Jeder Versuch, die Herstellung eines Stapel-Artikels zu monopolisieren, trägt den Keim des Mißlingens in sich. Lange bevor wir gesetzgeberisch mit Erfolg gegen die Truste vorgehen könnten, würde für eine solche Gesetzgebung keine Notwendigkeit mehr bestehen. Die Vergangenheit beweist dies und die Zukunft wird es bestätigen. Man sollte diese großen Kapitalansammlungen für die Erzeugung von Stapel-Artikeln lieber fördern. Eine über eine kurze Zeit hinausgehende Preissteigerung für den Verbraucher braucht nicht befürchtet zu werden. Im Gegenteil, das unvermeidliche Ergebnis einer solchen Ansammlung ist schließlich, daß der Verbraucher billigere Artikel erhält als er auf andere Weise hätte erlangen können, denn das Kapital wird durch hohen vorübergehenden Gewinn angetrieben, gegen sie zu Felde zu ziehen. Die Folge ist bald eine die Bedürfnisse des Verbrauchers übersteigende Produktionsfähigkeit und da die neu errichteten Fabriken die höchsten Vervollkommnungen aufweisen und billiger als die alten produzieren können, müssen die verwundbaren Truste sie aufkaufen und zum doppelten oder dreifachen Betrag ihrer Kosten kapitalisieren. Es besteht daher in den Trusten keine der Allgemeinheit drohende Gefahr noch irgend ein Anlaß zu Befürchtungen.
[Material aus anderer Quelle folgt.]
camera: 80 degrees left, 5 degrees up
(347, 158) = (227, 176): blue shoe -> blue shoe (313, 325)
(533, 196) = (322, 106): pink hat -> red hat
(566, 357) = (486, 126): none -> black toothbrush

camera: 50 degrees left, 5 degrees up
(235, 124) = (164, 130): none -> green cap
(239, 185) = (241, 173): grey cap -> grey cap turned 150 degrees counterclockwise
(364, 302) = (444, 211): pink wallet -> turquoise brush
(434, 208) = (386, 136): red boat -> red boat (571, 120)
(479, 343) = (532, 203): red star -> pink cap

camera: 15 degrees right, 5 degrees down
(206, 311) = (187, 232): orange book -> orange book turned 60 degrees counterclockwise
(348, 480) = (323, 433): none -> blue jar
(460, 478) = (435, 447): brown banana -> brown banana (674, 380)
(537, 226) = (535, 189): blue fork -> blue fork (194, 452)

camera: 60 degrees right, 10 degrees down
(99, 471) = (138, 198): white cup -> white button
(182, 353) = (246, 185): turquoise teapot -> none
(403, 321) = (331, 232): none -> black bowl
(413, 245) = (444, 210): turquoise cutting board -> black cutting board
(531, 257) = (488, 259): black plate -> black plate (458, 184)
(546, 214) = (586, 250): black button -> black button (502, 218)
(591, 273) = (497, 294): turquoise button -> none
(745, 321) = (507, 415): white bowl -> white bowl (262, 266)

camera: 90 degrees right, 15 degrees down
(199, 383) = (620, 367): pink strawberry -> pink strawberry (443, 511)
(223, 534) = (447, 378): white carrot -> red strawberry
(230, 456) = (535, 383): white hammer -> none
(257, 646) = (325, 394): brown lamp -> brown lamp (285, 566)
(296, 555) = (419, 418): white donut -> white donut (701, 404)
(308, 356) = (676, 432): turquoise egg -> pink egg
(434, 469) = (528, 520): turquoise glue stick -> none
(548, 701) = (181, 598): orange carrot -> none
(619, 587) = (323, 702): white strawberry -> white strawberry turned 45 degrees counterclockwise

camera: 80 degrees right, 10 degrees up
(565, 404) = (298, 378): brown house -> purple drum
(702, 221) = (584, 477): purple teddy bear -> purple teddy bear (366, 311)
Die großen aus der menschlichen Natur und den menschlichen Bedürfnissen hervorgewachsenen Gesetze behalten ihren unaufhaltsamen Lauf. Der Wettbewerb in allen Zweigen menschlicher Tätigkeit ist nicht zu unterdrücken. Der einzelne Fabrikant, der sich zu dem ungemein gewinnbringenden Geschäft des Trustes verführt sieht, wird sich vor der Monopolfrage hüten und dem Volke Schädigungen ersparen. Der Trust wird eines Tages, was die Ansammlung und die Ausdehnung angeht, als ein großer Schritt angesehen werden, der zu billigerer Gütererzeugung für das Volk führte, wie sie auf keinem andern Wege als dem der Vereinigung von Kapital und Fabriken hätte erreicht werden können. Schon sind die Geister zahlreicher dahingeschiedener Truste, die nach Monopolen strebten, über die Bühne der geschäftigen Welt geschritten, jeder mit einem Fingerzeige auf seine von jenem großen Korrektiv, dem Wettbewerbe, herrührende Todeswunde. Wie bei den Geistern der Opfer Macbeths verspricht die Reihe immer länger zu werden, und ebenfalls wie jene Phantome »kommen und gehen sie gleich Schatten.«

 

Die Masse des Volkes, die arbeitenden Millionen werden in diesem großen Gesetz der Ansammlung von Kapital und Fabriken bald eine weitere, wohltätige Kraft erblicken, die darauf gerichtet ist, dem Heim des Armen, in höherem Maße als je, immer mehr von den Kostbarkeiten des Reichen zuzuführen und seinem Leben mehr Annehmlichkeit und Helle zu verleihen. Die einzigen Leute, die Grund haben, die Truste zu fürchten, sind die, welche in ihnen ihren Trost suchen.